On being asked if he wants to see a film based on his life, actor Paresh Rawal recently said a biopic should be like Sanju – honest, bold and without manipulation. Rawal plays Sunil Dutt in Sanju, a cinematic adaption of Sanjay Dutt’s life. Well, the honesty of Sanju can be measured by the critical aspects of Dutt’s life which have not been touched by the makers. Be it his estranged relation with first wife Richa Dutt – a chapter completely omitted in the biopic – or the influence of Shiv Sena supremo Bal Thackeray in his release from jail after Mumbai bomb blasts, director Rajkumar Hirani stays away from exploring these incidents. In fact, Hirani mentions in a disclaimer that some characters and incidents are purely fictional and he has taken a cinematic liberty.
But despite all these missing aspects, can Sanju be called a propaganda film or a PR exercise by Hirani to whitewash his friend’s image sullied by numerous allegations and conviction by a court of law? Well, it’s little difficult to agree. Propaganda is the spreading of information of a misleading nature to influence a point of view. In Dutt’s case, people’s views about him is what media has reported about him. ‘Spoiled brat of rich dad’, ‘Sanjay Dutt a terrorist?’, ‘Madhuri Dixit ditches Sanjay Dutt’ have been the headlines of his life stories. And if Dutt wants to change people’s perception with his side of the story, he is within his rights.
The protagonist in the film mentions that he wants to put across his version. And he does not paint himself as a saint. If one has seen Dutt’s old interviews, he candidly admitted to trying all forms of narcotics. Even during his mother’s final moments, he was under the influence of drugs. Yes, he went to rehabilitation, had links with the underworld and he did take an AK-56 to protect his family from threats received during Mumbai riots.

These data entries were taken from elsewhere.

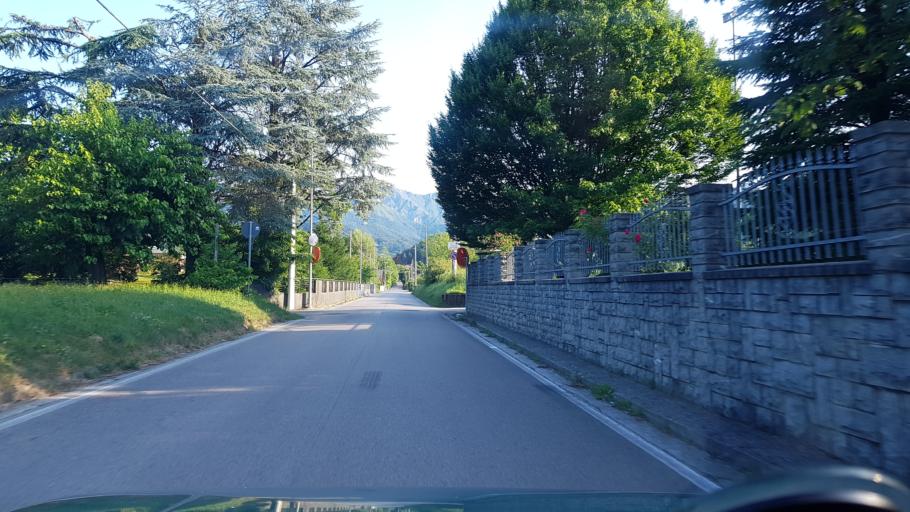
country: IT
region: Friuli Venezia Giulia
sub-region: Provincia di Udine
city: Tarcento
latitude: 46.2105
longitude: 13.2287
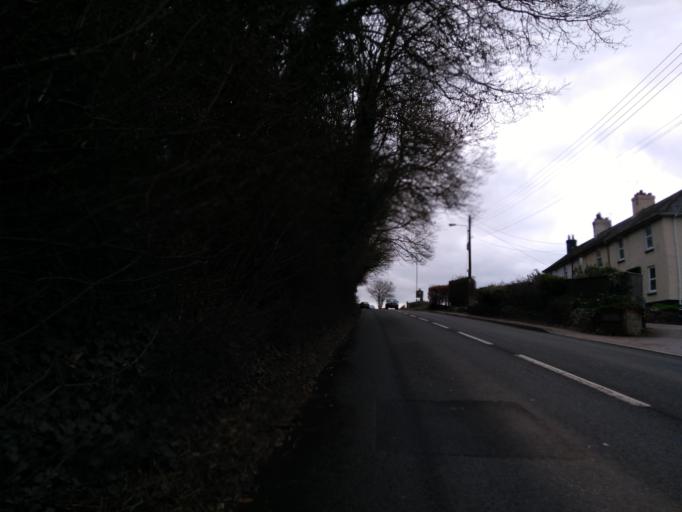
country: GB
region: England
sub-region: Devon
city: Exeter
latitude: 50.7556
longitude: -3.5547
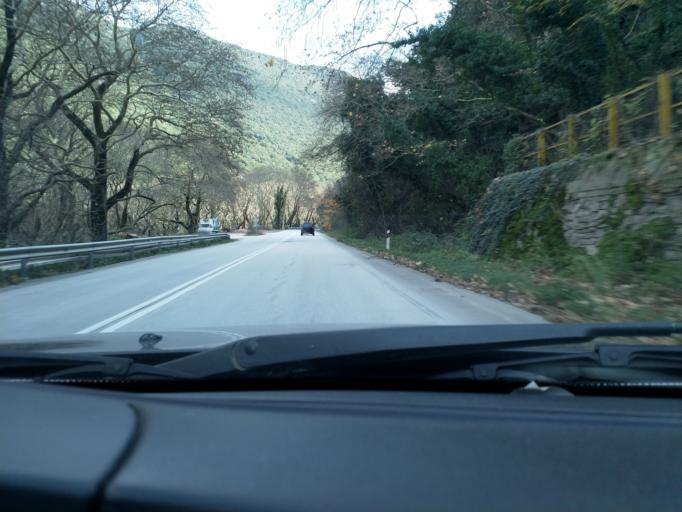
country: GR
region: Epirus
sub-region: Nomos Prevezis
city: Pappadates
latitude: 39.3964
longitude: 20.8471
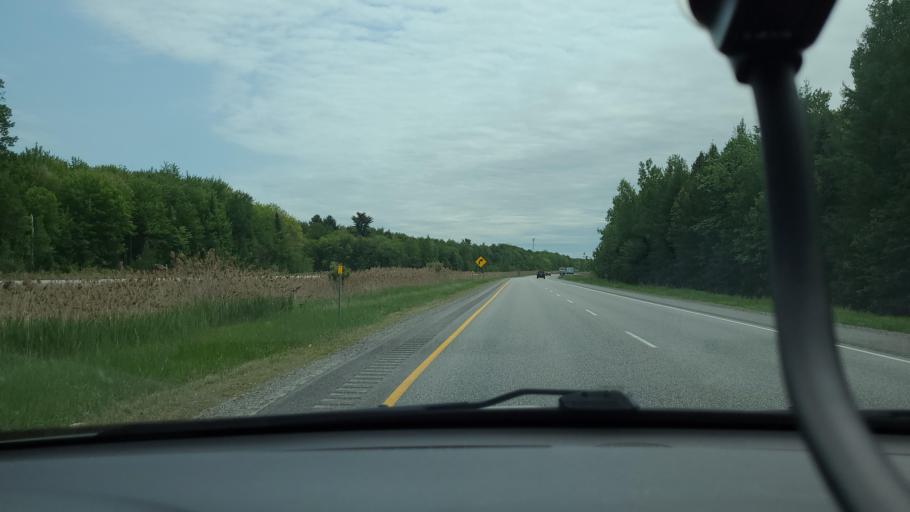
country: CA
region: Quebec
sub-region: Lanaudiere
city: Mascouche
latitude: 45.8149
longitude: -73.5971
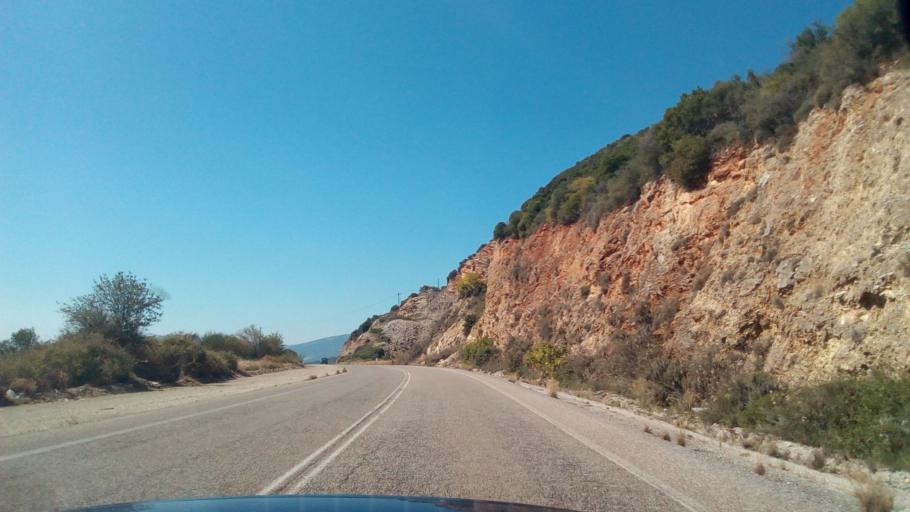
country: GR
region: West Greece
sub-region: Nomos Achaias
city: Kamarai
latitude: 38.4059
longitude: 21.9610
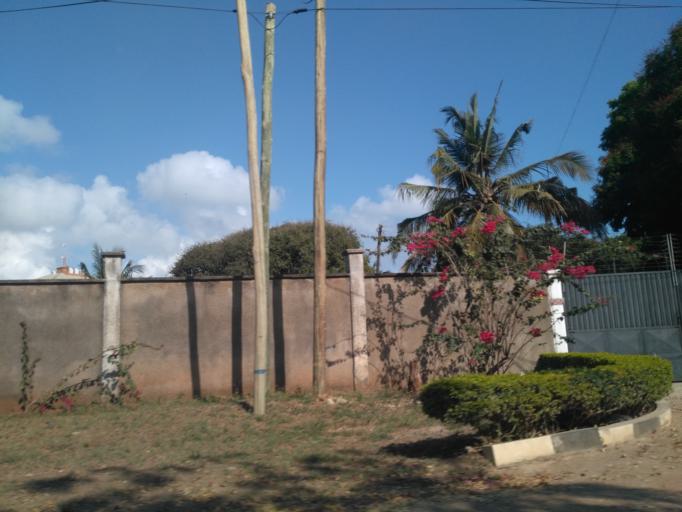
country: TZ
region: Dar es Salaam
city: Magomeni
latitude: -6.7454
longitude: 39.2836
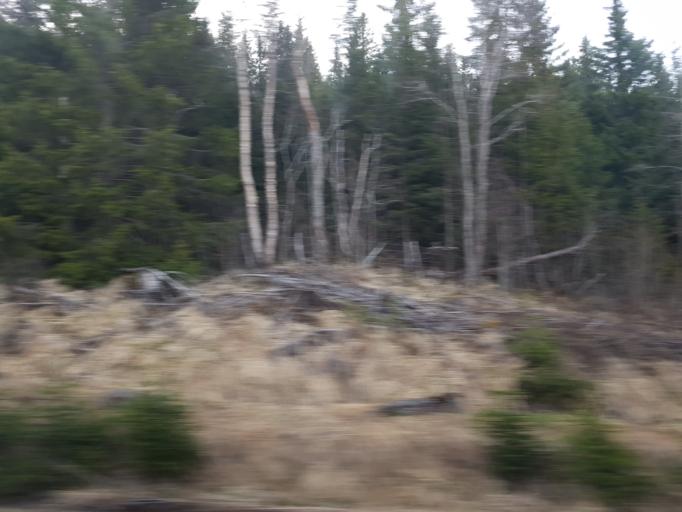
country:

His confession to the police about knowing Abu Salem is available on the internet. He was booked under TADA and he was acquitted of the charge. Dutt was out on bail for a good time, and went for shoots abroad. Like Nadeem Akhtar, the music director accused in Gulshan Kumar murder case, Dutt always had the option of escaping arrest and settling outside India. So where does Hirani change facts? And can that even be done? Well, no of course.
One of the criticisms Sanju faces is the excessive media bashing shown. But journalists must ask themselves if it is all wrong. Have we forgotten the ‘Maut Ka Bathtub’ circus after Sridevi’s death? Haven’t source-based stories and question marks in headlines done excessive damage to people at the receiving end? Even before the release of Sanju, newspapers and websites had plenty of stories speculating who plays whom in the film. Some quoted sources as saying that Karishma Tanna would play Dutt’s ‘long-term girlfriend’ Madhuri Dixit. The truth is now out in open. Dutt’s conviction in 2013 also saw the court acquitting him of terror charges, but was that published in bold and black? Can we really dismiss media’s hypocrisy?
And even if Sanju is a propaganda film, as suggested by many, can it really change Dutt’s fortunes in Bollywood? At the age of 58, Dutt certainly can’t expect a rise in stardom due to the film. Even in his prime, he was never at the top. While the 1980s had only a few of his films becoming blockbusters, the 1990s were ruled by the Khans. In the current age of Bollywood, when content has become the king, Dutt needs a strong script and a meaty character to portray on screen. A PR exercise hardly benefits him. But if people still believe otherwise, Dutt can only adhere to Ustaad number 3 song from the film – “Kuch to log kahengey, Logon ka kaam hai Kehna“.